Давид провел здесь целые сутки, он смертельно устал, чувствовал пустоту в душе. Тяжелый воздух церкви был неподвижен; душно пахло благовониями, которые жгли в высоких, на античный манер сделанных курильницах. Четыре гигантских канделябра со множеством свечей стояли по сторонам высокого, с трехэтажный дом, катафалка и ярко озаряли тело Марата. Вознесенное на сорокафутовую высоту, окруженное траурными покрывалами, трехцветными лентами, оно будто царило над толпой, единственно неподвижное в людском водовороте. Люди проходили, подняв глаза на своего мертвого друга, окруженного торжественной и скорбной пышностью, которой он никогда не знал при жизни. Только стоящая здесь же на помосте ванна Марата и его окровавленная рубаха напоминали о реальной обстановке жизни и смерти Друга народа. Давид недаром настоял, чтобы эти прозаичные предметы находились здесь: нельзя было допустить, чтобы такой простой и пылкий человек превратился в идола, лишенного всего земного.

В чаду свечей, наверху, Марат был плохо различим, но Давид ясно видел его своим внутренним взором, видел его обострившиеся, словно проведенные граверным резцом черты, ставшее почти бесплотным легкое тело. Как мало похож человек на дела свои! Он вспомнил слова Гиро, обращенные к нему в Конвенте. Конечно, он должен написать картину, и не только потому, что сам хочет этого всей душой, но и ради воссоздания истинного образа Марата. Марат должен остаться в глазах потомков не жалким больным мучеником и не полубогом, а таким, каким он был на самом деле: великим и человечным.

Люди шли и шли. Проходили иссушенные болотной лихорадкой герои вандейских битв, розоволицые мальчики, быть может только сегодня записавшиеся в волонтеры, суровые санкюлоты во фригийских колпаках, с длинными саблями на боку, ученики недавно созданной школы Марса, рабочие из предместий, матери с грудными детьми, юные девушки. Все больше становилось цветов у подножия катафалка: большие венки, свежие охапки полевых цветов, дешевые пучки, купленные у цветочниц и наскоро перевязанные трехцветными лентами. Горячий воск свечей падал на букеты. Шествие могло бы продолжаться до бесконечности, если бы не настал час погребения.
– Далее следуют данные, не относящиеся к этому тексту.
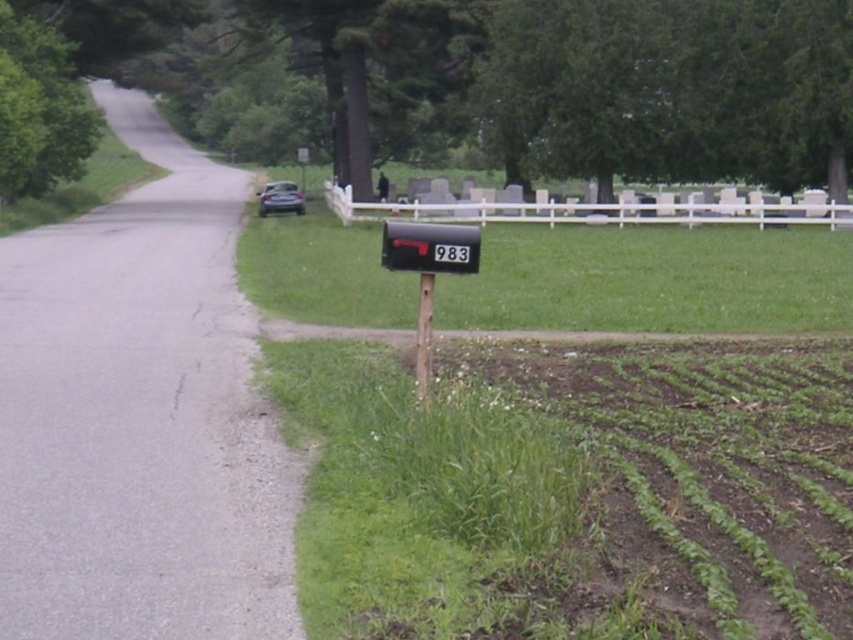
Does green grass at lower right appear on the left side of metallic black mailbox at center?

Incorrect, green grass at lower right is not on the left side of metallic black mailbox at center.

You are a GUI agent. You are given a task and a screenshot of the screen. Output one action in this format:
    pyautogui.click(x=<x>, y=<y>)
    Task: Click on the green grass at lower right
    This screenshot has width=853, height=640.
    Given the screenshot: What is the action you would take?
    pyautogui.click(x=573, y=492)

Which is in front, point (512, 404) or point (474, 237)?

Point (474, 237)

Identify the location of green grass at lower right. (573, 492).

Does metallic black mailbox at center have a lesser height compared to metallic mailbox at center?

Yes, metallic black mailbox at center is shorter than metallic mailbox at center.

Between metallic black mailbox at center and metallic mailbox at center, which one appears on the left side from the viewer's perspective?

metallic mailbox at center

Who is more distant from viewer, (405, 248) or (427, 337)?

The point (427, 337) is more distant.

Identify the location of metallic black mailbox at center. This screenshot has width=853, height=640. (430, 248).

How far apart are green grass at lower right and metallic mailbox at center?

green grass at lower right is 2.60 meters away from metallic mailbox at center.

Describe the element at coordinates (573, 492) in the screenshot. I see `green grass at lower right` at that location.

Does point (474, 506) come behind point (421, 368)?

That is False.

Image resolution: width=853 pixels, height=640 pixels. I want to click on green grass at lower right, so click(x=573, y=492).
Не было белых коней, торжественной колесницы; гроб Марата несли двенадцать человек, постоянно сменявшиеся другими. Гроб медленно плыл на поднятых руках. Его несли через весь Париж, хотя место погребения было рядом с церковью Кордельеров. В медлительных летних сумерках процессия прошла через центр города, где еще так недавно парижане рукоплескали оправданному Марату, мимо Тюильри — нынешнего помещения Конвента, мимо Якобинского клуба. Вслед за гробом шли батальоны с опущенными ружьями, везли тяжелые пушки; шли революционные клубы, члены Конвента, трибунала, комитетов. Было совсем темно, когда шествие возвратилось к саду Кордельеров. Гроб опустили в могилу, в глубине гранитного грота. Народ не расходился, огромная толпа заполняла весь сад; и далеко за его оградой, куда уже не достигал свет факелов и фонарей, тоже стояли тысячи людей. И потом до самого рассвета шел народ мимо могилы Марата, и казалось, не будет конца этому мрачному потоку. Ранним утром Давид бросил последний взгляд на окруженный зелеными деревьями памятник, на вершине которого стояла урна с сердцем Друга народа. Ну вот, он, кажется, сделал все, что мог, чтобы похороны Марата были достойны его жизни. А теперь надо скорее приниматься за работу, писать, во что бы то ни стало писать. Неужели все передуманное за последние дни останется только с ним?